According to hospital authorities, while work on the plants has started in some hospitals, it is yet to take off in at least two hospitals because of problems that delayed the process of identifying land. The drainage system in all hospitals has made work difficult for the Bangalore Water Supply and Sewerage Board (BWSSB) that is executing the project. BWSSB officials said they might need at least two more months to complete the work.
Under directions from the Lok Adalat, the KSPCB had issued closure orders to nine hospitals — Victoria, Bowring, Vani Vilas, Minto, Rajiv Gandhi Institute of Chest Diseases (RGICD), K.C. General, Haji Sir Ismail Sait Ghosha, Jayanagar General Hospital and K.R. Puram General Hospital — in June 2009 for not having scientific liquid biomedical waste treatment plants even after being issued several notices.
But following an appeal in July 2009 by heads of departments of Health and Family Welfare and Medical Education, who sought seven months to set up the plants, the Lok Adalat asked the KSPCB to keep the closure orders in abeyance till February 13, 2010.
BWSSB Chief Engineer (Waste Water Management) S.M. Basvaraju said the board required at least two more months to complete work. “Work was delayed because the hospital authorities took time to identify land and hand it over to us.
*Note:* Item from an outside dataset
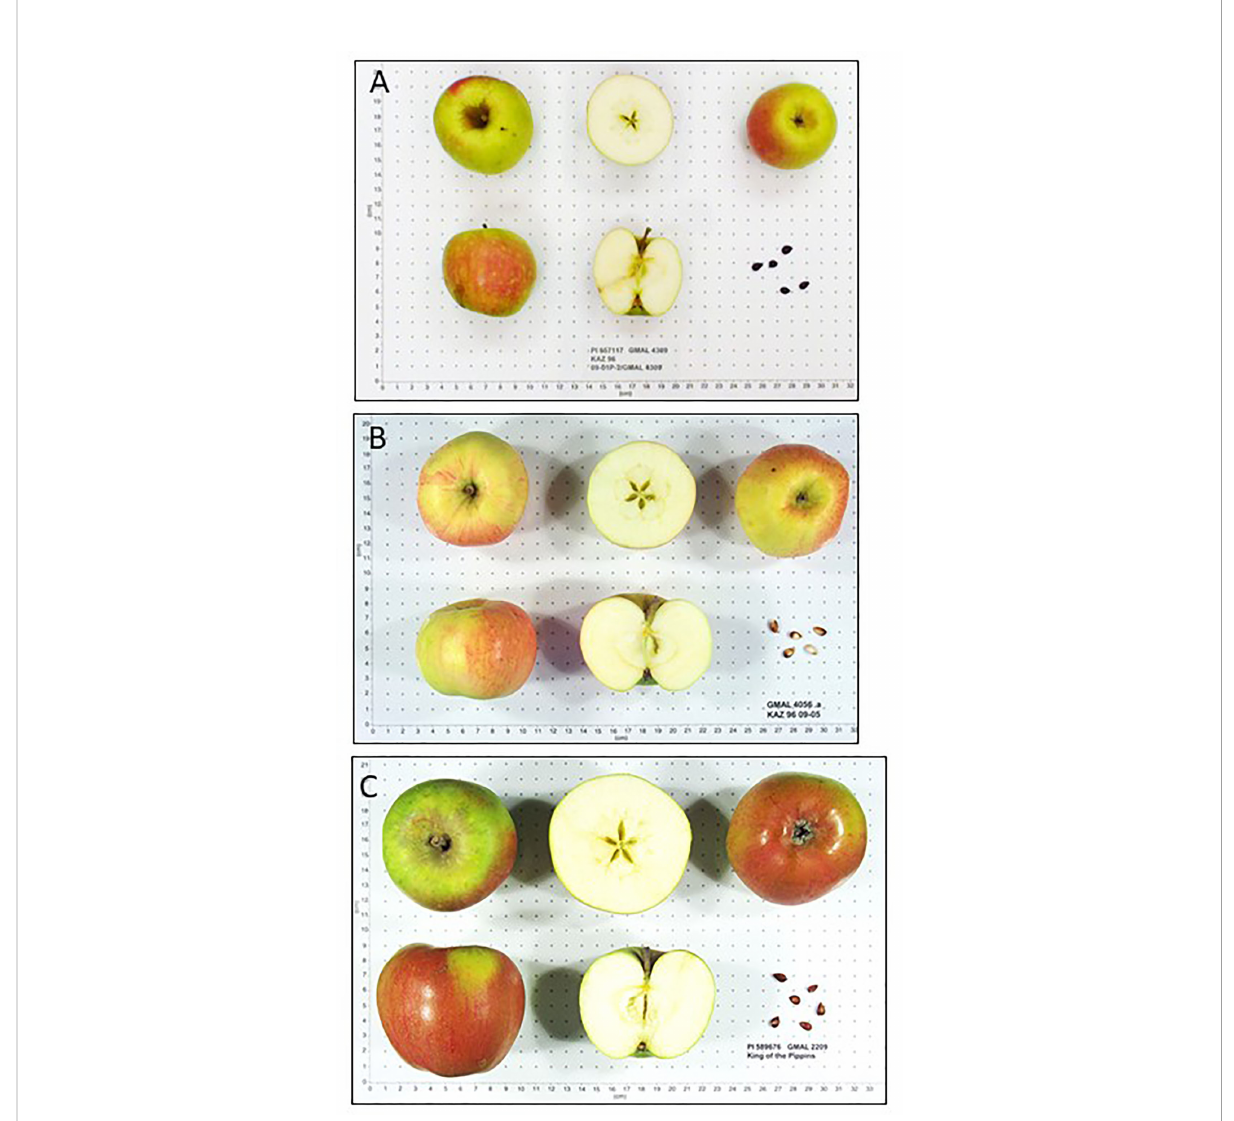
FIGURE 3 Malus fruit images from the USDA-NPGS apple collection (A) PI 657117 collected from Kazakhstan Site 12, determined to be pure M. sieversii ; (B) PI 682787 collected from Kazakhstan Site 12, determined to be a hybrid between M. sieversii and M. domestica ‘ King of the Pippins ’ ; (C) Accession PI 589676, M. domestica ‘ King of the Pippins ’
Civil works are on and as we are using pre-fabricated material for the plants, we will be able to complete 50 per cent of the work before the deadline,” he said.
KSPCB officials said the Lok Adalat would take a decision if the February 13 deadline was not met.
“We had a meeting with the hospital heads last month and they had given us an undertaking that they will complete work by the February 13 deadline,” said K.M. Lingaraju, KSPCB Senior Environment Officer.
G.T. Subash, Dean and Director of BMCRI, said the hospitals, as of now, were disinfecting at source all liquid waste generated from laboratories, blood banks and operation theatres with one per cent sodium hypochlorite.
“It is then being discharged into the sewerage lines of BWSSB as per the rules,” he said.